A group of around 40 Yale professors and members of the William F. Buckley, Jr. Program gathered at The Study on Saturday evening to celebrate the organization’s reprinting of the 1975 Woodward “Report of the Committee on Freedom of Expression at Yale,” an 80-page booklet including additional academic commentary.

In September, the Buckley program, which seeks to promote intellectual diversity on campus, released “Campus Speech in Crisis: What the Yale Experience Can Teach America.” At the reception Saturday, students and faculty expressed concern over the state of free speech on campus, with federal appellate  judge José Cabranes LAW ’65 giving a keynote address on the Woodward Report’s current relevance to free speech at Yale.

“This is the right time to reprint the Woodward Report,” Cabranes said. “We are dealing today with interrelated developments at Yale that threaten freedom of expression and the institutions that protect it … These are developments that, if not addressed, ultimately threaten Yale’s place among the great universities of the world.”

Yale’s Woodward Report was written in response to a 1970s climate of censorship and a series of speaker “disinvitations” by disapproving students, Cabranes said. Amid this tumult, then-University President Kingman Brewster appointed History professor C. Vann Woodward chairman of a new “Committee on Freedom of Expression at Yale.” Defending free expression at Yale, Woodward and his committee members sought to preserve “the right to think the unthinkable, discuss the unmentionable and challenge the unchallengeable.”

On Saturday, Cabranes argued that the University’s attempt to create “safe spaces” and to monitor student and faculty behavior jeopardizes the values and freedoms outlined in the Woodward Report.

After the Woodward Report’s release, Yale students and faculty praised the report, as did senior members of the University administration, he said. Cabranes, who became the first-ever General Counsel to Yale in 1975, recalled that the Woodward Report’s had an almost “constitutional status” for Yale.

“Since the First Amendment may not offer protection to speech at private universities, the Woodward Report sought to establish a fundamental principle of similar force as a matter of University law,” Cabranes said.

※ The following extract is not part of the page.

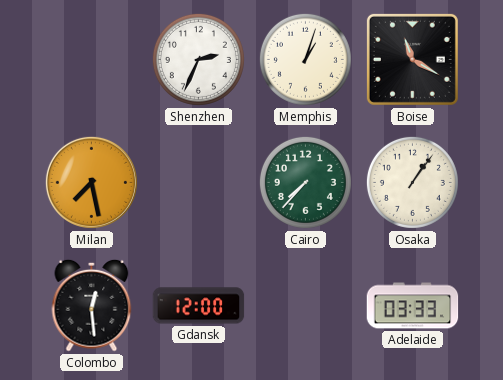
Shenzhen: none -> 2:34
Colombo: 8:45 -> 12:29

Today, Cabranes said Yale students have less immediate access to the Woodward Report because many University documents are predominantly available online, not in print. He argued that as documents like the Woodward Report have become less visually present on campus, the senior administration has also become less attentive to free speech issues like last year’s controversy surrounding professors Erika and Nicholas Christakis.

Additionally, Cabranes said Yale’s emphasis on campus civility in recent years has come at the expense of free expression. As Yale emphasizes the creation of “safe spaces” on campus, Cabranes expressed concern for the possibility that students and faculty may no longer feel comfortable expressing their opinions freely.

He went on to argue that government policies which seek to prevent workplace harassment can make professors feel restricted and restrained in their research and teaching. He concluded his speech by applauding the University of Chicago’s commitment to campus free speech in their 2015 “Report of the Committee on Freedom of Expression.”

Cabranes called on the Yale community to revitalize in the coming months and years its reputation as a champion of free intellectual discourse.

Students interviewed after the event agreed with Cabranes’ depiction of the free-speech culture at Yale.

“I think what his remarks demonstrated is that these ideals are not political in nature … they are bipartisan,” Buckley Program President Joshua Altman ’17 said. “They belong to every Yale student.”

Other students condemned what they described as a culture of surveillance at Yale.

But while Emil Friedman ’20 agreed with Cabranes’ talk, he said the question of free speech is only part of the picture.

“I think that when it comes to something like trigger warnings and safe spaces, I agree with [Cabranes],” Friedman said. “I think they do limit free speech. But, I do think there is something to be said for human decency,”

“Campus Speech in Crisis: What the Yale Experience Can Teach America” is available for purchase on Amazon.com for $4.